Koulichki (ou Koulijki) est toutefois également le nom d’un quartier historique de Moscou situé près du district de Kitaï-Gorod, non loin du Kremlin. Cependant, cet ancien nom n’est pratiquement plus utilisé, et l’expression « chez le diable » ne lui est plus associée dans la conscience collective, et ce, bien qu’une version très répandue affirme que c’est précisément avec ce quartier que l’origine de l’expression phraséologique est liée.

Hospice de Koulichki

L’historien Ivan Sneguirev a écrit au XIXe siècle le livre Moscou. Description historique et archéologique détaillée de la ville. Il y décrit un incident survenu sous le règne du tsar Alexis Ier : un esprit impur se serait installé dans l’hospice pour orphelins et enfants trouvés de Koulijki, non loin du couvent de Saint-Jean-le-Précurseur de Moscou. Il ne laissait aucun répit aux vieilles femmes travaillant dans cet établissement : il les jetait hors du lit, s’agitait dans les coins et sur les poêles, criait diverses méchancetés et les berçait dans des berceaux pour bébés. La rumeur de ce malheur parvint au tsar, qui ordonna aux prêtres de chasser l’esprit maléfique de l’hospice par des prières.
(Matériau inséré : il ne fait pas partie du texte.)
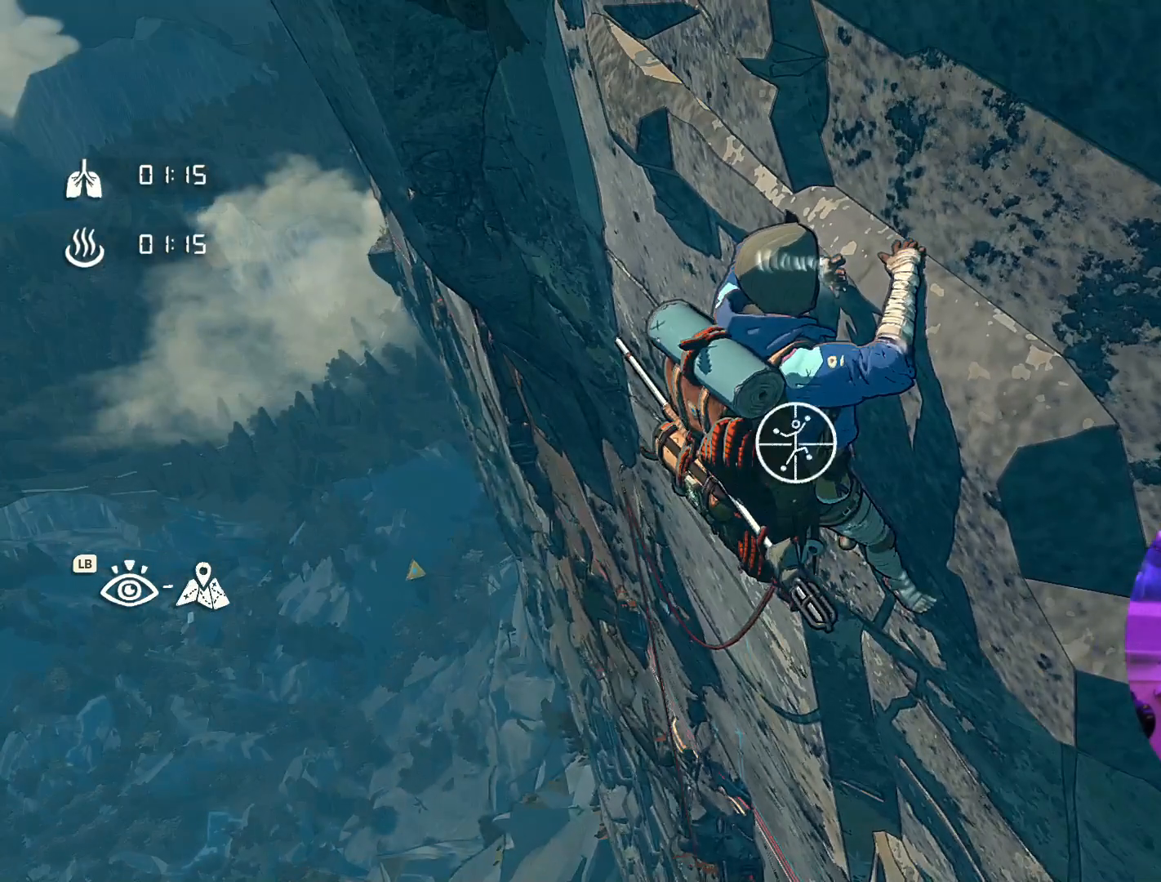
{"buttons": [], "left_stick": "up-left", "right_stick": "center"}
Cependant, en réponse à ces dernières, le démon se mit à accuser les prêtres eux-mêmes de diverses iniquités, et il fut impossible de s’en débarrasser. C’est alors que l’un des acolytes parla au tsar du moine Hilarion, du monastère de Florichtchi, dans la région de Nijni Novgorod, qui était capable de chasser les mauvais esprits.

Avec deux moines, Hilarion se rendit à Moscou et, pendant sept semaines, lut des prières dans l’hospice. Malgré les manigances du démon, Hilarion réussit bientôt à l’exorciser. Selon Sneguirev, c’est à cette histoire que fait référence l’expression « chez le diable ».

Hilarion lui-même devint plus tard métropolite de Souzdal et de Iouriev-Polski. Le couvent de Saint-Jean-le-Précurseur, à côté duquel se trouvait l’hospice, se dresse toujours au même endroit – il a été reconstruit au XIXe siècle.